-- INPUT FOR THIS TASK follows --

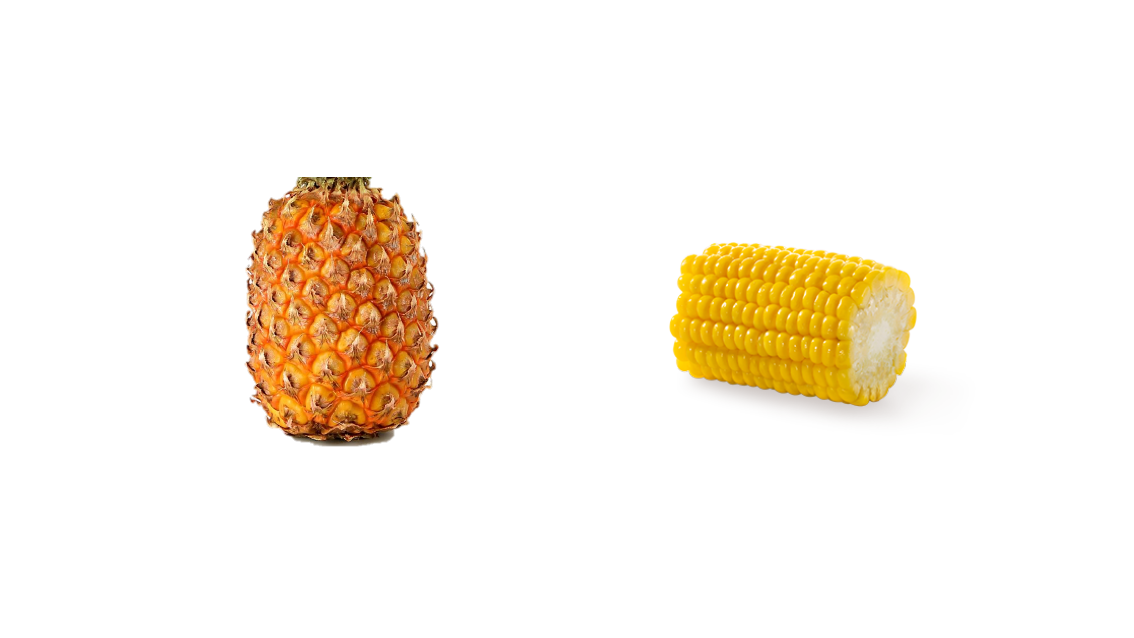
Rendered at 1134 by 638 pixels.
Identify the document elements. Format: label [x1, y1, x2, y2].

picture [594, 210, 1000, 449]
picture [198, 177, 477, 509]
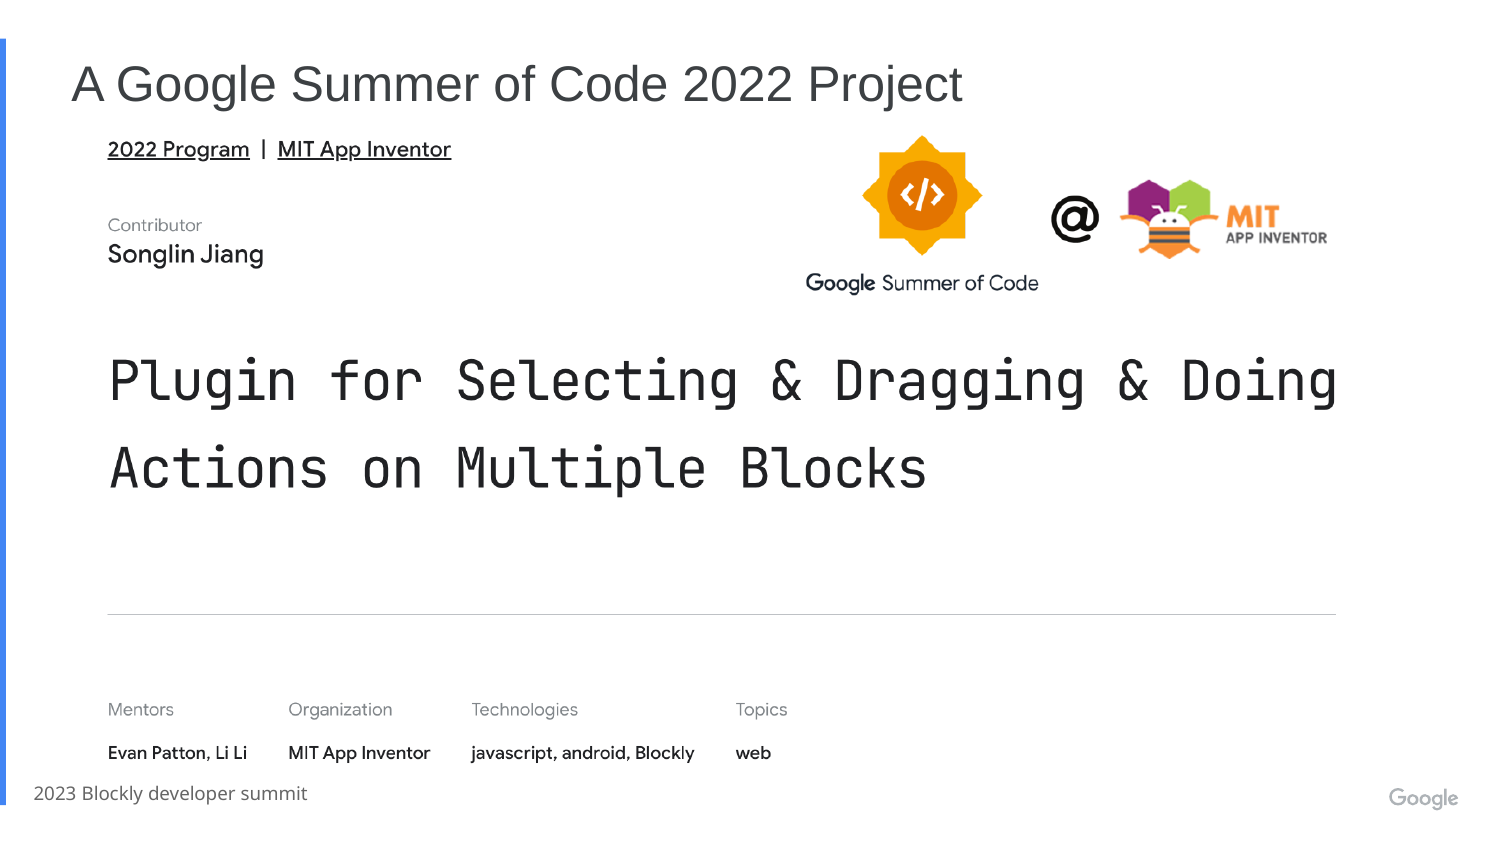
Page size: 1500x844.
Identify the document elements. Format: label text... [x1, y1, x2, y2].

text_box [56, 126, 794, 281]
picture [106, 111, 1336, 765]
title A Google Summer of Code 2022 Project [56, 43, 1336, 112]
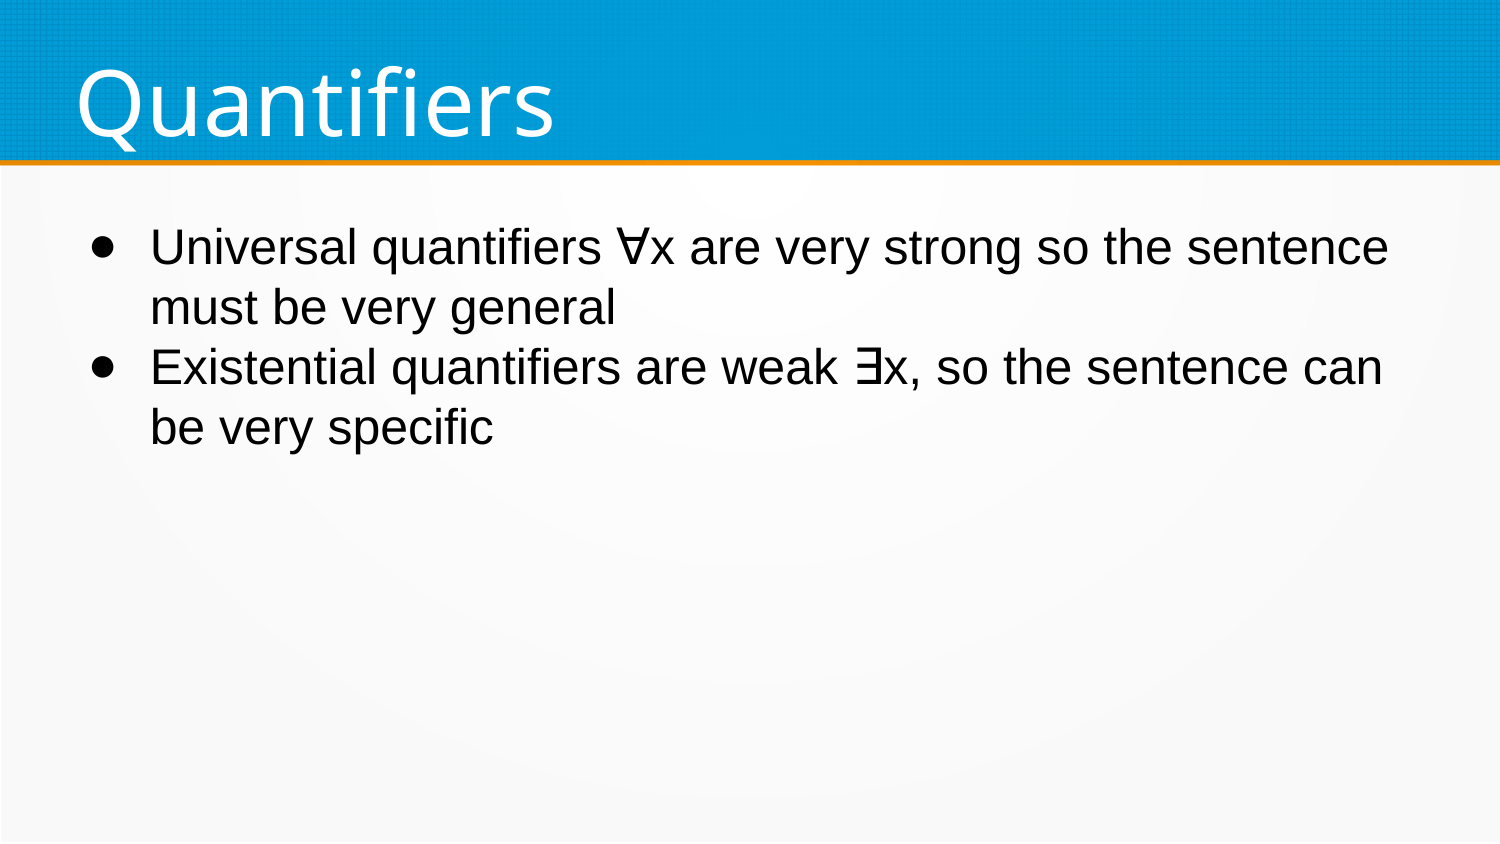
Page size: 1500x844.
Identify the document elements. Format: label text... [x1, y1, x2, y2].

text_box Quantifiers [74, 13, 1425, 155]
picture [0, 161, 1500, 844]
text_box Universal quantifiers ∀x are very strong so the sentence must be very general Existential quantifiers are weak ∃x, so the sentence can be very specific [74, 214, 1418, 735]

-- INPUT FOR THIS TASK concluded --

■ EXERCISE GOAL
Give the records above again verbatim, pictures omitted.

■ SOLUTION FOR THIS EXERCISE
Rendered at 1134 by 638 pixels.
Identify the document elements. Format: label [x1, y1, x2, y2].

picture [594, 210, 1000, 449]
picture [198, 177, 477, 509]
Page size: 1500x844.
Identify the document elements. Format: label text... [x1, y1, x2, y2].

text_box [56, 126, 794, 281]
picture [106, 111, 1336, 765]
title A Google Summer of Code 2022 Project [56, 43, 1336, 112]
Page size: 1500x844.
Identify the document elements. Format: label text... [x1, y1, x2, y2].

text_box Quantifiers [74, 13, 1425, 155]
picture [0, 161, 1500, 844]
text_box Universal quantifiers ∀x are very strong so the sentence must be very general Existential quantifiers are weak ∃x, so the sentence can be very specific [74, 214, 1418, 735]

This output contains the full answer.